= Jacques Grinevald =

Jacques Grinevald (born January 14, 1946 in Strasbourg) is a French philosopher and historian of scientific and technological development who helped pioneer the idea of degrowth. He is a professor emeritus of global ecology at the Graduate Institute of International and Development Studies in Geneva, Switzerland.

== Background and education ==
After studying political science at the Graduate Institute of International and Development Studies, Grinevald went on to obtain a doctoral degree in epistemology and the history of science from Paris Nanterre University.

Grinevald joined the faculty of the Graduate Institute of International and Development Studies in 1973. He has also taught at the École Polytechnique Fédérale de Lausanne and at the University of Geneva.

In 2015, he was awarded an Energy and Resources Institute Nicholas Georgescu-Roegen Award "for his important contributions to the Decroissance (Degrowth) literature."

== Work ==
Grinevald is best known for helping bring the idea of degrowth to prominence in 1970s France by translating into French (alongside Swiss law professor Ivo Rens (fr)) the works of its prominent theorist the ecological economist Nicholas Georgescu-Roegen.

Grinevald is a fellow of the Geological Society of London and a member of the Anthropocene Working Group, an interdisciplinary research group established by the International Commission on Stratigraphy dedicated to the study of the Anthropocene as a geological time unit.

== Publication ==
Representative publications include:

- La Biosphère de l'Anthropocène: pétrole et climate, la double menace: repères transdisciplinaires, 1824–2007. (Geneva, Georg) (2007) 292p.
- Demain la décroissance: Entropie - Écologie - Économie.

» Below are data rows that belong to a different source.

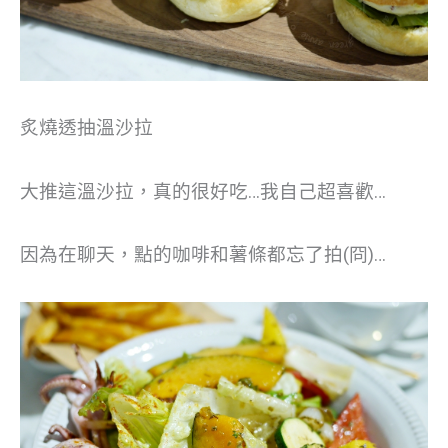
炙燒透抽溫沙拉
大推這溫沙拉，真的很好吃…我自己超喜歡…
因為在聊天，點的咖啡和薯條都忘了拍(冏)…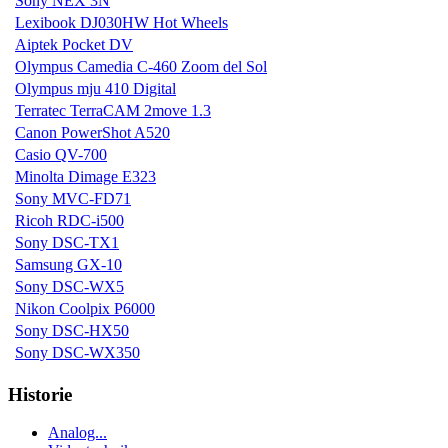
Sony NEX 3N
Lexibook DJ030HW Hot Wheels
Aiptek Pocket DV
Olympus Camedia C-460 Zoom del Sol
Olympus mju 410 Digital
Terratec TerraCAM 2move 1.3
Canon PowerShot A520
Casio QV-700
Minolta Dimage E323
Sony MVC-FD71
Ricoh RDC-i500
Sony DSC-TX1
Samsung GX-10
Sony DSC-WX5
Nikon Coolpix P6000
Sony DSC-HX50
Sony DSC-WX350
Historie
Analog...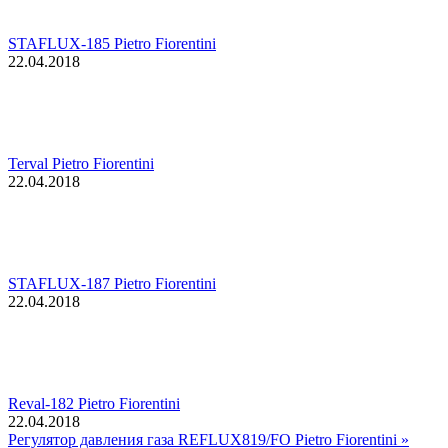
STAFLUX-185 Pietro Fiorentini
22.04.2018
Terval Pietro Fiorentini
22.04.2018
STAFLUX-187 Pietro Fiorentini
22.04.2018
Reval-182 Pietro Fiorentini
22.04.2018
Регулятор давления газа REFLUX819/FO Pietro Fiorentini »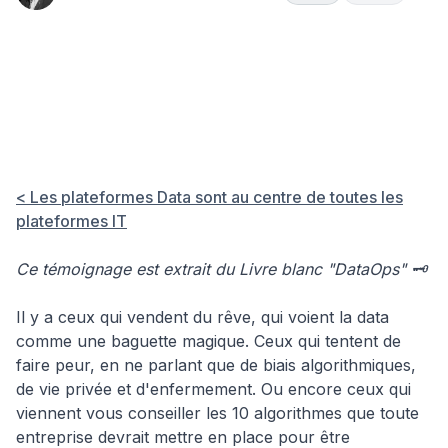
📊 Data
Gouvernance
Hub
&
& Stratégie
Laurent Ostiz
Insights
Analytics
Data
- Global Chie
Data Officer,
Adeo : "Le ML
devient une
fonctionnalit
< Les plateformes Data sont au centre de toutes les
d'un produit
plateformes IT
digital"
Ce témoignage est extrait du Livre blanc "DataOps" 🗝
Il y a ceux qui vendent du rêve, qui voient la data
comme une baguette magique. Ceux qui tentent de
faire peur, en ne parlant que de biais algorithmiques,
de vie privée et d'enfermement. Ou encore ceux qui
viennent vous conseiller les 10 algorithmes que toute
entreprise devrait mettre en place pour être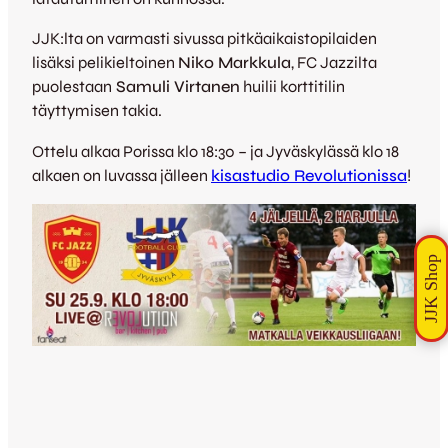
JJK:lta on varmasti sivussa pitkäaikaistopilaiden
lisäksi pelikieltoinen
Niko Markkula
, FC Jazzilta
puolestaan
Samuli Virtanen
huilii korttitilin
täyttymisen takia.
Ottelu alkaa Porissa klo 18:30 – ja Jyväskylässä klo 18
alkaen on luvassa jälleen
kisastudio Revolutionissa
!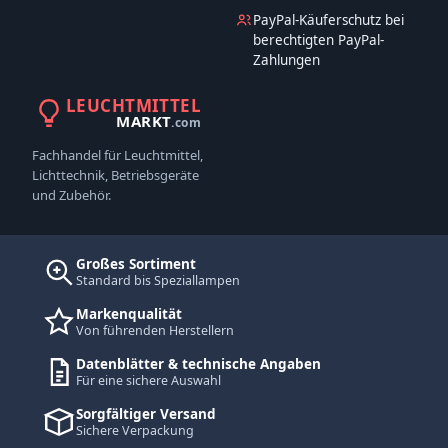
PayPal-Käuferschutz bei
berechtigten PayPal-
Zahlungen
LEUCHTMITTEL
MARKT
.com
Fachhandel für Leuchtmittel,
Lichttechnik, Betriebsgeräte
und Zubehör.
Großes Sortiment
Standard bis Speziallampen
Markenqualität
Von führenden Herstellern
Datenblätter & technische Angaben
Für eine sichere Auswahl
Sorgfältiger Versand
Sichere Verpackung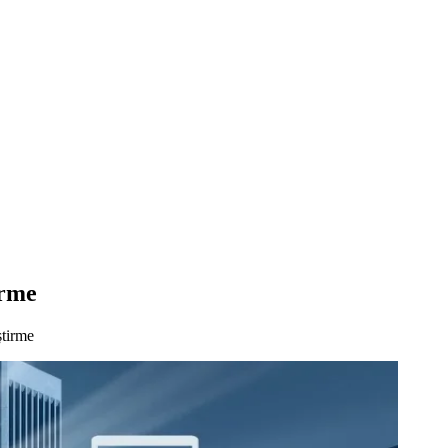
irme
tirme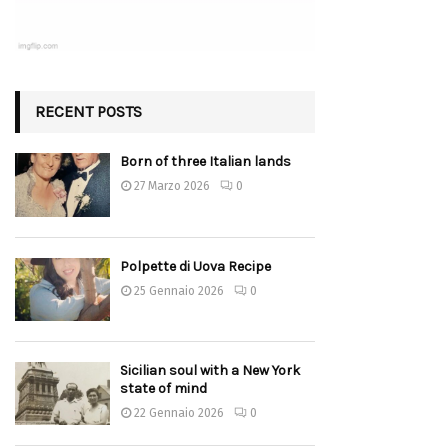
RECENT POSTS
Born of three Italian lands
27 Marzo 2026
0
Polpette di Uova Recipe
25 Gennaio 2026
0
Sicilian soul with a New York
state of mind
22 Gennaio 2026
0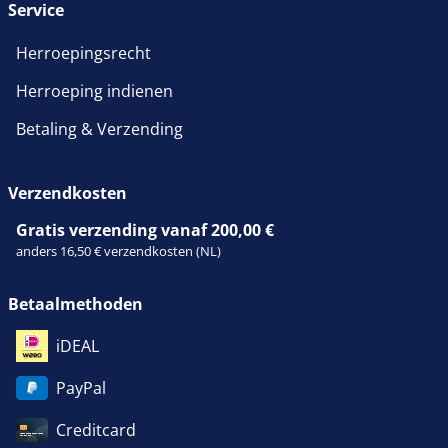
Service
Herroepingsrecht
Herroeping indienen
Betaling & Verzending
Verzendkosten
Gratis verzending vanaf 200,00 €
anders 16,50 € verzendkosten (NL)
Betaalmethoden
iDEAL
PayPal
Creditcard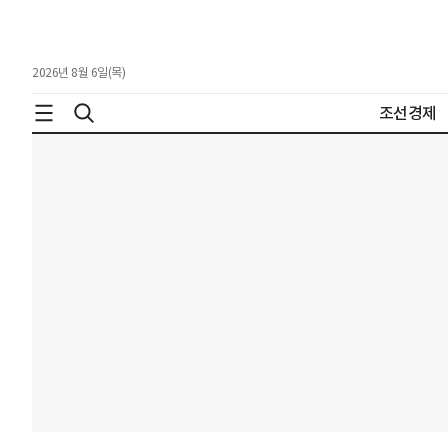
2026년 8월 6일(목)
조선경제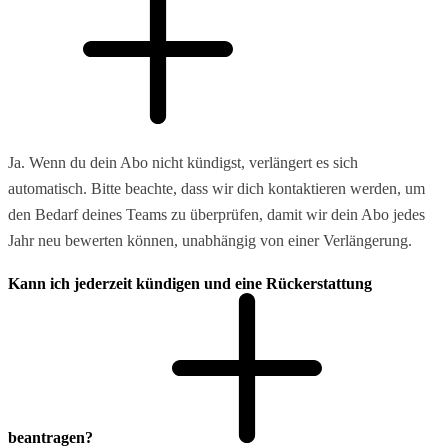
Ja. Wenn du dein Abo nicht kündigst, verlängert es sich
automatisch. Bitte beachte, dass wir dich kontaktieren werden, um
den Bedarf deines Teams zu überprüfen, damit wir dein Abo jedes
Jahr neu bewerten können, unabhängig von einer Verlängerung.
Kann ich jederzeit kündigen und eine Rückerstattung
beantragen?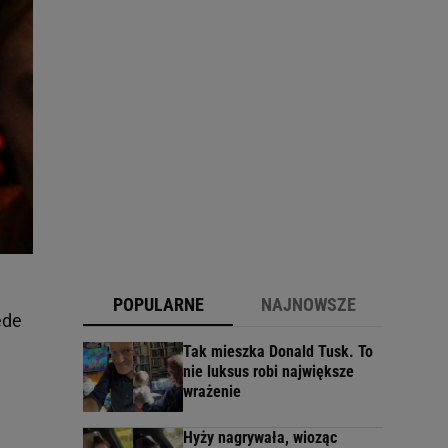
POPULARNE
NAJNOWSZE
ede
Tak mieszka Donald Tusk. To
nie luksus robi największe
wrażenie
Hyży nagrywała, wioząc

By N. Georgescu-Roegen, ed. by J. Grinevald and I. Rens (Paris, P.-M. Favre Editions) (1979) 254p.
- "The Anthropocene: conceptual and historical perspectives," co-authored with Will Steffen, Paul J. Crutzen and J. R. McNeill, Philosophical Transactions of the Royal Society (2011).
- "Was the Anthropocene anticipated," co-authored with Clive Hamilton, The Anthropocene Review (2015).